> Work required: Please copy out every line in the entries that includes the word "lines".

···

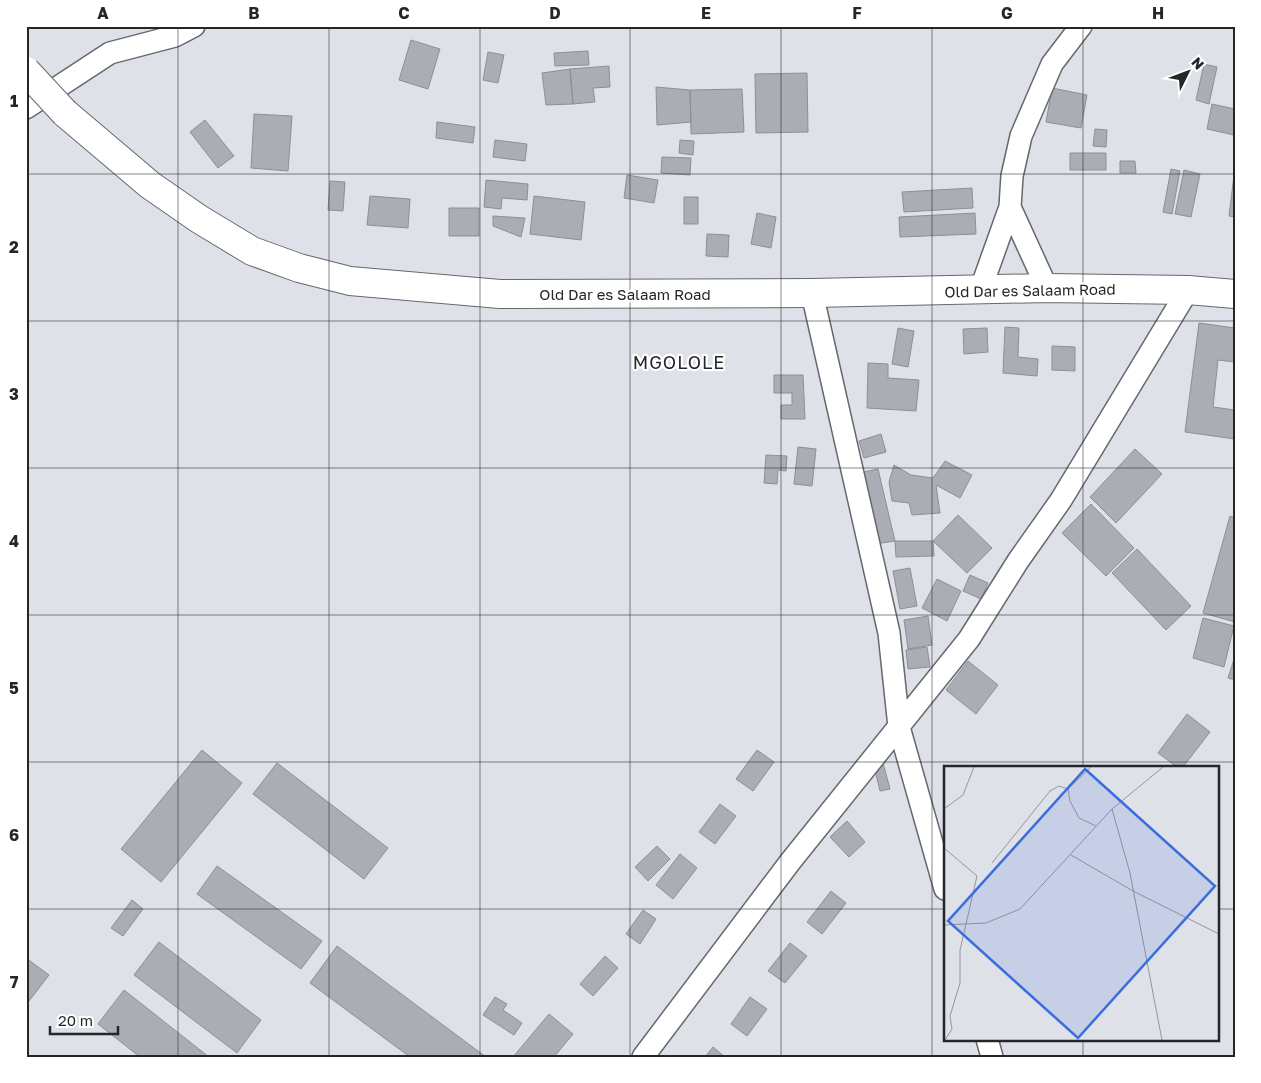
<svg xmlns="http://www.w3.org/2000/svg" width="1261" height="1083" font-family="'Golos Text',sans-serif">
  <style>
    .building { fill: #aaadb4; stroke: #8d8f96 }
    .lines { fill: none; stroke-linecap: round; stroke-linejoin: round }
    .street-casing { stroke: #65686e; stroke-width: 24 }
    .secondary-casing { stroke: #65686e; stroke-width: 30 }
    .street { stroke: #fff; stroke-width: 21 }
    .secondary { stroke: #fff; stroke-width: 28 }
    .secondary-bridge-casing { stroke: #65686e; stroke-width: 30; stroke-linecap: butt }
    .secondary-bridge { stroke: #fff; stroke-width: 28 }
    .grid { fill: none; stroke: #252629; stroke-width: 1; stroke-opacity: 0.55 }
    .labels { text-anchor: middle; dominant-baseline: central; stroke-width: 4.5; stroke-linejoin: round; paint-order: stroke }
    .street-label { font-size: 15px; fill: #252629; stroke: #fff }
    .quarter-label { font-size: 18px; letter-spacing: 1px; fill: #252629; stroke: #fff }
    .inset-road { fill: none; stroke: #94969c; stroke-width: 1 }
    .view { fill: #3a6ede; fill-opacity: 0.15; stroke: #3a6ede; stroke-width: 2.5 }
    .inset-edge { fill: none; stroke: #252629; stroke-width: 2.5 }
    .neatline { fill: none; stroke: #252629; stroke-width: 2 }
    .grid-label { font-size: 16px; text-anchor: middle; font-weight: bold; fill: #252629 }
  </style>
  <rect width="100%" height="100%" fill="#dee1e8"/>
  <path class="building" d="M411,40L440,49L428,89L399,80Z
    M588,51L589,65L555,66L554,53Z
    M488,52L504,55L498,83L483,80Z
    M1204,64L1217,67L1209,104L1196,100Z
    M609,66L610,87L593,88L595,102L573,104L570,69Z
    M570,69L573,104L546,105L542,73Z
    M807,73L808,132L756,133L755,74Z
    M656,87L690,90L691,122L657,125Z
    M1052,88L1087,95L1081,128L1046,122Z
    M742,89L744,132L691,134L690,90Z
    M1212,104L1235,109L1234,135L1207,129Z
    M254,114L292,116L288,171L251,168Z
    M205,120L234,156L218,168L190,132Z
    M437,122L475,127L473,143L436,138Z
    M1095,129L1107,130L1106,147L1093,146Z
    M495,140L527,144L525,161L493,157Z
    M680,140L694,141L693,155L679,153Z
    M1070,153H1106V170H1070Z
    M662,157L691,158L690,175L661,173Z
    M1120,161H1135L1136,173H1120Z
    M1171,169L1180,171L1172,214L1163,212Z
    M1184,170L1200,174L1191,217L1175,214Z
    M627,175L658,180L654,203L624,198Z
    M1234,175H1235V217L1229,216Z
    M486,180L528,184L527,200L502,198L501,209L484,207Z
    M330,181L345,182L343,211L328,210Z
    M972,188L973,208L904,212L902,192Z
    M370,196L410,199L408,228L367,225Z
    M534,196L585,202L581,240L530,234Z
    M684,197H698V224H684Z
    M449,208H479V236H449Z
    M757,213L776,217L771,248L751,244Z
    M975,213L976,234L900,237L899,217Z
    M493,216L525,218L521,237L493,226Z
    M707,234L729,235L728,257L706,256Z
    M1199,323L1235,328V362L1218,360L1213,407L1235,410V439L1185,432Z
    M1005,327L1019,328L1018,357L1038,359L1037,376L1003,373Z
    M898,328L914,331L908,367L892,364Z
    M987,328L988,352L964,354L963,329Z
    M1052,346L1075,347V371L1052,370Z
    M868,363L888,364V378L919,380L916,411L867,408Z
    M774,375H803L805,419H781V405H792V393H774Z
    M881,434L886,452L864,458L859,441Z
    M798,447L816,449L812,486L794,484Z
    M1135,449L1162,474L1116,523L1090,497Z
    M766,455L787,456L786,471L778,470L777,484L764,483Z
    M945,461L972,475L960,498L936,485L940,513L912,515L909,503L892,501L889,482L894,465L911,475L933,478Z
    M878,469L895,541L875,544L859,473Z
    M1091,504L1134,548L1106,576L1062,533Z
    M958,515L992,548L967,573L933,541Z
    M1230,516L1235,518V622L1203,613Z
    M895,541H933L934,556L896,557Z
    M1137,549L1191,606L1166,630L1112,573Z
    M910,568L917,606L900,609L893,571Z
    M970,575L988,583L981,599L963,591Z
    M937,579L961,591L947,621L922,608Z
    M928,616L932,645L908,649L904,620Z
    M1203,618L1234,626L1224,667L1193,658Z
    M927,647L930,667L908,669L906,650Z
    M1235,656V680L1228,678Z
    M968,661L998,685L976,714L946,690Z
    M1187,714L1210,732L1183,767H1177L1158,753Z
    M202,750L242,783L161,882L121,849Z
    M757,750L774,762L753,791L736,779Z
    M277,763L388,848L364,879L253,794Z
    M883,763L890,789L880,791L874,766Z
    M720,804L736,816L715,844L699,832Z
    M847,821L865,842L849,857L830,837Z
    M657,846L670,859L648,881L635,867Z
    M680,854L697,868L673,899L656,885Z
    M217,866L322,941L301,969L197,894Z
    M831,891L846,903L822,934L807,922Z
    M132,900L143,909L123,936L111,928Z
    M643,910L656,919L640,944L626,934Z
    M159,942L261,1020L237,1053L134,975Z
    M790,943L807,956L785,983L768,971Z
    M337,946L486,1057H410L310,983Z
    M605,956L618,968L593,996L580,984Z
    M26,958L49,975L26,1005Z
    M124,990L209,1057H140L98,1024Z
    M495,997L507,1004L503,1010L522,1023L514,1035L483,1015Z
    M750,997L767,1009L747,1036L731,1024Z
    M549,1014L573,1034L554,1057H513Z
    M713,1047L725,1057H705Z"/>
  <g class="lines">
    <defs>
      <path id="street" d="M26,108L110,53L175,36L194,26
        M1047,288L1010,207L1012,176L1021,136L1052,64L1081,26
        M980,291L1010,207
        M812,293L889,633L899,727L945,889
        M987,1039L992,1057
        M643,1057L790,862L969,639L1018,561L1061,500L1188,290"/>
      <path id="secondary" d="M65,113L150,185L199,219L252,251L299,268L350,281L500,294L812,293L1047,288L1188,290L1235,294"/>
    </defs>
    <use href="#street" class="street-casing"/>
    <use href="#secondary" class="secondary-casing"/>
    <use href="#street" class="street"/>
    <use href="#secondary" class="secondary"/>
    <defs>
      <path id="secondary-bridge" d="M26,71L65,113"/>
    </defs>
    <use href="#secondary-bridge" class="secondary-bridge-casing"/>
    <use href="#secondary-bridge" class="secondary-bridge"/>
  </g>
  <path class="grid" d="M178,26V1057M329,26V1057M480,26V1057M630,26V1057M781,26V1057M932,26V1057M1083,26V767M26,174H1235M26,321H1235M26,468H1235M26,615H1235M26,762H1235M26,909H945M1217,909H1235M1083,1039V1057"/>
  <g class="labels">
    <g class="street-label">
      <text transform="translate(1030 290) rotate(-1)">Old Dar es Salaam Road</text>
      <text x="625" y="294">Old Dar es Salaam Road</text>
    </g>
    <g class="quarter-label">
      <text x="679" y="362">MGOLOLE</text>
    </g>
  </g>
  <g transform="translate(944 766)">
    <rect width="275" height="275" fill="#dee1e8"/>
    <path class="inset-road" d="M124,23L126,35L135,52L152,60M124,23L147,1M0,43L19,29L30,1M168,43L186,107L218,274M0,82L33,110L16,184V217L6,250L8,263L1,274M127,89L189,125L275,168M48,97L106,25L115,20L124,23M0,159L42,157L76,143L168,43L219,1"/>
    <path class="view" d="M141,3L271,120L134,272L4,155Z"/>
    <rect width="275" height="275" class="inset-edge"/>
  </g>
  <rect width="1261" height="1083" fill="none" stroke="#ffffff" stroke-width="55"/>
  <g transform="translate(1188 72) rotate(48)" stroke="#ffffff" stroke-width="4" paint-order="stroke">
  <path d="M0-4L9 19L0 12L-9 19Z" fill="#252629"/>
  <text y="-8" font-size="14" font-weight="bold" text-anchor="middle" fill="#252629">N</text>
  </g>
  <path d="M50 1026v8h68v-8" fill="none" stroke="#252629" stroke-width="2.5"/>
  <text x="58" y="1026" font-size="15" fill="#252629" stroke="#ffffff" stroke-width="4" paint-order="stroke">20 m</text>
  <rect x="28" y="28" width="1206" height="1028" class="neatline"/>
  <g class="grid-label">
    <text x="103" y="19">A</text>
    <text x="254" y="19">B</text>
    <text x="404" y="19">C</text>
    <text x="555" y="19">D</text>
    <text x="706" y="19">E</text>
    <text x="857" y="19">F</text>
    <text x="1007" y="19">G</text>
    <text x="1158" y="19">H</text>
    <text x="14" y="107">1</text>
    <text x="14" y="253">2</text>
    <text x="14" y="400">3</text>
    <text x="14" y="547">4</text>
    <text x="14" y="694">5</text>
    <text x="14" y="841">6</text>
    <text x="14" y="988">7</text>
  </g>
</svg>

···

> Solution to this problem:
    .lines { fill: none; stroke-linecap: round; stroke-linejoin: round }
  <g class="lines">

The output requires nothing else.